C’est d’ailleurs pour les raisons sus-évoquées que l’Etat a pris en 2020, le décret 2020-602/PRN/MESUDD du 30 juillet 2020 règlementant la pratique de la Régénération Naturelle Assistée au Niger. Ce décret a accordé des droits d’utilisation plus importants aux producteurs ruraux sur les zones reverdies par la RNA au Niger. En adoptant ce décret, le Niger est devenu l’un des premiers pays au monde à prendre un décret présidentiel soutenant la RNA. Ce texte juridique a fait renaître la confiance auprès des producteurs ruraux qui ont adopté cette pratique et qui sont enfin rassurés que leurs efforts pour maintenir les arbres dans les champs sont reconnus et récompensés par la loi.
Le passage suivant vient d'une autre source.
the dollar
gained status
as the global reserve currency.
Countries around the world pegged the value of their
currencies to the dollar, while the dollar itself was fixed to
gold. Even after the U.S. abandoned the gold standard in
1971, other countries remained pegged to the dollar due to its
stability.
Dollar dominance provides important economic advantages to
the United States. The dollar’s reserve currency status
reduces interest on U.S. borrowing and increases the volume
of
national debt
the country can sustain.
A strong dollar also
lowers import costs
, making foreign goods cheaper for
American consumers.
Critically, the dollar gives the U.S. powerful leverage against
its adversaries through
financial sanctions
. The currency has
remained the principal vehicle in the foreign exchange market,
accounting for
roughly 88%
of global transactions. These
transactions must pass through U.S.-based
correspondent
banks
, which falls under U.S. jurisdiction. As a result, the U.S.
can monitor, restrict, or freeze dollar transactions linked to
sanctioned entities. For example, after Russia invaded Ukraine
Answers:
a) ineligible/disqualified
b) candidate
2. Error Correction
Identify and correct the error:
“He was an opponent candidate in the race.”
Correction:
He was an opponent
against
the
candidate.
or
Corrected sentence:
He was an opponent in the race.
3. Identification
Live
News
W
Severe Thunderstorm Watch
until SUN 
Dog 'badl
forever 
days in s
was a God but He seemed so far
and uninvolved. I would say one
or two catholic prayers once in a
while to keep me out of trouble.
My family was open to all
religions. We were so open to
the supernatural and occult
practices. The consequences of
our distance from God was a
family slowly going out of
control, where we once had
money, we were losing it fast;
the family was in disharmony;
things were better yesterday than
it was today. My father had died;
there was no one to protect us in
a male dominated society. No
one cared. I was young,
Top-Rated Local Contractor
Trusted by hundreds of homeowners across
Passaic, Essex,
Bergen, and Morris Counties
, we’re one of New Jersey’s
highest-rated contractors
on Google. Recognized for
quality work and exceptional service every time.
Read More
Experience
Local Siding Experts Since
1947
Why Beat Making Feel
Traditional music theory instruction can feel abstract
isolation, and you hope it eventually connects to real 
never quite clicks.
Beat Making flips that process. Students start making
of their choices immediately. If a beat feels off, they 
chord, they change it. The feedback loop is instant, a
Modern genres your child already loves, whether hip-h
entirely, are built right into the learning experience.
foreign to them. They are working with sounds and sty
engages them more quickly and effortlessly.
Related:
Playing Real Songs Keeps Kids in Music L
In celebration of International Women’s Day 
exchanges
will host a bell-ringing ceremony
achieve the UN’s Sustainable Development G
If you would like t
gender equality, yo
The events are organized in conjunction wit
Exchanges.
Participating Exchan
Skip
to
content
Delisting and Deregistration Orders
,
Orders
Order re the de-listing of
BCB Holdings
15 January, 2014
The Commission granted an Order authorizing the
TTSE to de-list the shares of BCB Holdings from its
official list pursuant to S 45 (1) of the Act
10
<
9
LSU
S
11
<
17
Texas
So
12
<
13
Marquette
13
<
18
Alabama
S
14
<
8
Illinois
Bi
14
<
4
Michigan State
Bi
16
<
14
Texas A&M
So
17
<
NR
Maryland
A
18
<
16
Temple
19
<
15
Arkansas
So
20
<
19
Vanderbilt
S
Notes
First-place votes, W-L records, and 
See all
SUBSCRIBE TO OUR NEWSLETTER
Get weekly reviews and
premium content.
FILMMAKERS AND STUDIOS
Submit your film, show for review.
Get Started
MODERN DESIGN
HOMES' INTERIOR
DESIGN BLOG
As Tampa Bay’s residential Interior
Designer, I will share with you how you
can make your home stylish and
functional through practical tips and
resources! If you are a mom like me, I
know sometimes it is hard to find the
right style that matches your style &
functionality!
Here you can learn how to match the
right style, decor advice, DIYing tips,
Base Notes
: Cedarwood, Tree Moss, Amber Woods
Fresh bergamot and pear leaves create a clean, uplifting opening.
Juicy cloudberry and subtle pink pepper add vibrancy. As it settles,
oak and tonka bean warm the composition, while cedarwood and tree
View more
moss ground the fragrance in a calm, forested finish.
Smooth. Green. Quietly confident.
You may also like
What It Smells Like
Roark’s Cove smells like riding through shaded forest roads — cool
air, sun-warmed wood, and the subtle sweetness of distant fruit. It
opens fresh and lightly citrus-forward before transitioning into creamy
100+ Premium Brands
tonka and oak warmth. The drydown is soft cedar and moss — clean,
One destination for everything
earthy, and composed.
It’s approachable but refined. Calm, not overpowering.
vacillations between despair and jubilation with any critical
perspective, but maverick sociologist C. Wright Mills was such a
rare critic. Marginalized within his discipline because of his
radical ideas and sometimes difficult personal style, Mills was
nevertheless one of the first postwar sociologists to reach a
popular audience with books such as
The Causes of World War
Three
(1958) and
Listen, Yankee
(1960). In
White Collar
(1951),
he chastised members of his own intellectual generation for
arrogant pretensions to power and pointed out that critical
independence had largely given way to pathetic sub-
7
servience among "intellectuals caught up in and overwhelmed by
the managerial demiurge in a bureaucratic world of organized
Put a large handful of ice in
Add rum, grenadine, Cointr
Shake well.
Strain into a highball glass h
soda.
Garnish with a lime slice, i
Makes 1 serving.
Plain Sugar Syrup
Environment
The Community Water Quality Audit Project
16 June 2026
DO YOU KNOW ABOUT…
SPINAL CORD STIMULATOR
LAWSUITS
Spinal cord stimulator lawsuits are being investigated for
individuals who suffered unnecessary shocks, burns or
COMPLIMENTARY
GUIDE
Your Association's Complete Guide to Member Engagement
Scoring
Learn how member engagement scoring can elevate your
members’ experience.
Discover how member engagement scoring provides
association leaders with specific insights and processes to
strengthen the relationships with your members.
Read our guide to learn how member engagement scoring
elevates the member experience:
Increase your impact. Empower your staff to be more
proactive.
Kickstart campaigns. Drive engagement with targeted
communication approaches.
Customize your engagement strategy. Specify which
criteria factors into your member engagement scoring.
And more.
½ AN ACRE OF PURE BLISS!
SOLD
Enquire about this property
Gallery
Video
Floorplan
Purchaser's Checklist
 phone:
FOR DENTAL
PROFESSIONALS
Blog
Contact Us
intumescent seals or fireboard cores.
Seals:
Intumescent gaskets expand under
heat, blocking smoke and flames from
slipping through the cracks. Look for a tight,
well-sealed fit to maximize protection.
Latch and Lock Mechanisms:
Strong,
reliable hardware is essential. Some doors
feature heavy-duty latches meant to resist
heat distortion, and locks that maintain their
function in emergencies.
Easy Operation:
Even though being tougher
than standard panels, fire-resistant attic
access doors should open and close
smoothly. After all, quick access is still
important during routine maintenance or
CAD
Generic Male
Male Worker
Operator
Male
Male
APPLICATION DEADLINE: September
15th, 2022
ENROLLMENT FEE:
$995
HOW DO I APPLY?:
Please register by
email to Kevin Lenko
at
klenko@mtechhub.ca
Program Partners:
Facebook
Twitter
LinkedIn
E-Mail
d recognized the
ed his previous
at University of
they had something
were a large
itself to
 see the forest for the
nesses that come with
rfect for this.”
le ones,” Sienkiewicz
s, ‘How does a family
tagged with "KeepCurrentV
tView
Cette disposition juridique arrive à point nommé puisqu’elle donne aux agriculteurs et aux éleveurs le droit de décider de comment utiliser les arbres qu’ils ont régénérés et entretenus sur leurs terres. Les agriculteurs peuvent décider du nombre de pousses à conserver, du nombre de plantes à élaguer et des produits à récolter. Cependant, ils n’ont pas le droit d’abattre des espèces d’arbres protégées.
Le Niger est, depuis une année, dans un processus de restauration de sa souveraineté. Quel lien peut-on faire entre ce processus et les questions environnementales ?
Les questions environnementales sont prises en charge sur l’axe 3 du Programme de Résilience pour la Sauvegarde de la Patrie (PRSP). Cet axe relatif au « développement des bases de production pour la souveraineté économique » prévoit en son point 3.3 : La gestion durable des terres, des eaux et de la biodiversité. Ainsi, pour le processus de l’atteinte de la souveraineté alimentaire, un programme prioritaire de transformation du potentiel sylvicole et halieutique et de création d’emplois pour les jeunes sera développé. Il porte principalement sur l’atténuation des effets négatifs du changement climatique et le renforcement de la résilience des populations et des écosystèmes ; la Gestion Durable des Terres, des Eaux, de la biodiversité et la sensibilisation et l’implication effective de la population dans la gestion de l’environnement, la valorisation des espèces locales ; le respect des engagements pris dans le cadre des accords multilatéraux sur l’environnement. La mise en œuvre de ce programme permettra de reconstituer les bases productives et le couvert végétal ; d’améliorer les rendements agricoles et les productions fourragères; d’améliorer la qualité nutritionnelle et d’atteindre la souveraineté alimentaire, etc.